Advanced use-case. The use-case in the comparison of B. mori midgut (red), Human small intestine (yellow), and Caco-2 cells (purple)

6.6 Summary and Future Development of the Database

RefEx is a tool for an interactive analysis of gene expression patterns on the web via the latest version of web browsers such as Firefox, Safari, and Chrome. RefEx has three main applications. First, users can examine the expression profiles of unfamiliar genes in normal body tissues, cells, and cell lines based on actual measurement data rather than only from a description in a journal article. Second, a search for tissue-specific genes can be performed simply by clicking on the appropriate tissue icon at the top of the RefEx page. Third, users can compare differences in gene expression levels related to the use of different experimental methods.

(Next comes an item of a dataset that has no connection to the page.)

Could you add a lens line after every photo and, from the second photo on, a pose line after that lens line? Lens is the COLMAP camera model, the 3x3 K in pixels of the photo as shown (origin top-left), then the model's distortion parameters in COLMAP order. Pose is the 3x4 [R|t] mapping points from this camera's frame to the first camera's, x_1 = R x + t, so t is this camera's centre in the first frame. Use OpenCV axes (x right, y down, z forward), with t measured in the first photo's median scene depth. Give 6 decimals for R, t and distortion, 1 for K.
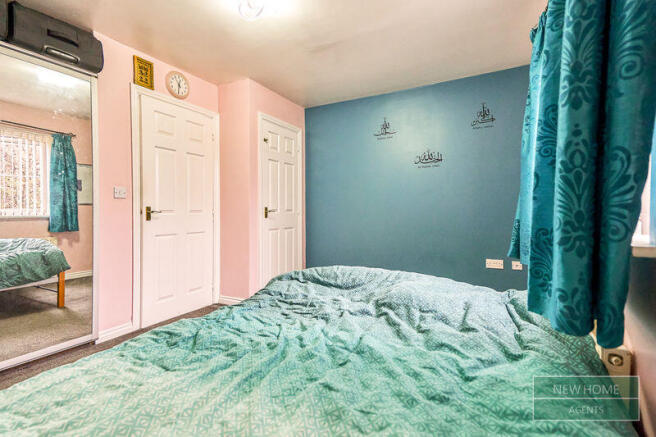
lens RADIAL K [[297.9, 0, 324.8], [0, 297.9, 217.9], [0, 0, 1]] dist [0.000866, 0.000060]
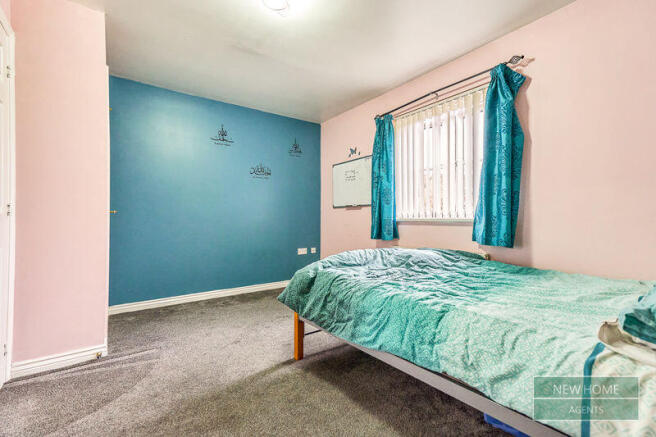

Currently, transcripts, which are based on RefSeq mRNA records, are used to integrate different types of measurement methods for gene expression. However, according to a high-throughput sequencing data analysis, over 90% of human genes undergo alternative splicing (Pan et al. 2008), and many of these are not yet included in RefSeq. To address this limitation, the definitions of the transcripts need to be redefined to include noncoding RNA in tight collaboration with the FANTOM project. In the upcoming version of RefEx, it is planned to use personalized gene expression data from the Genotype-Tissue Expression database (GTEx) (GTEx Consortium et al. 2015).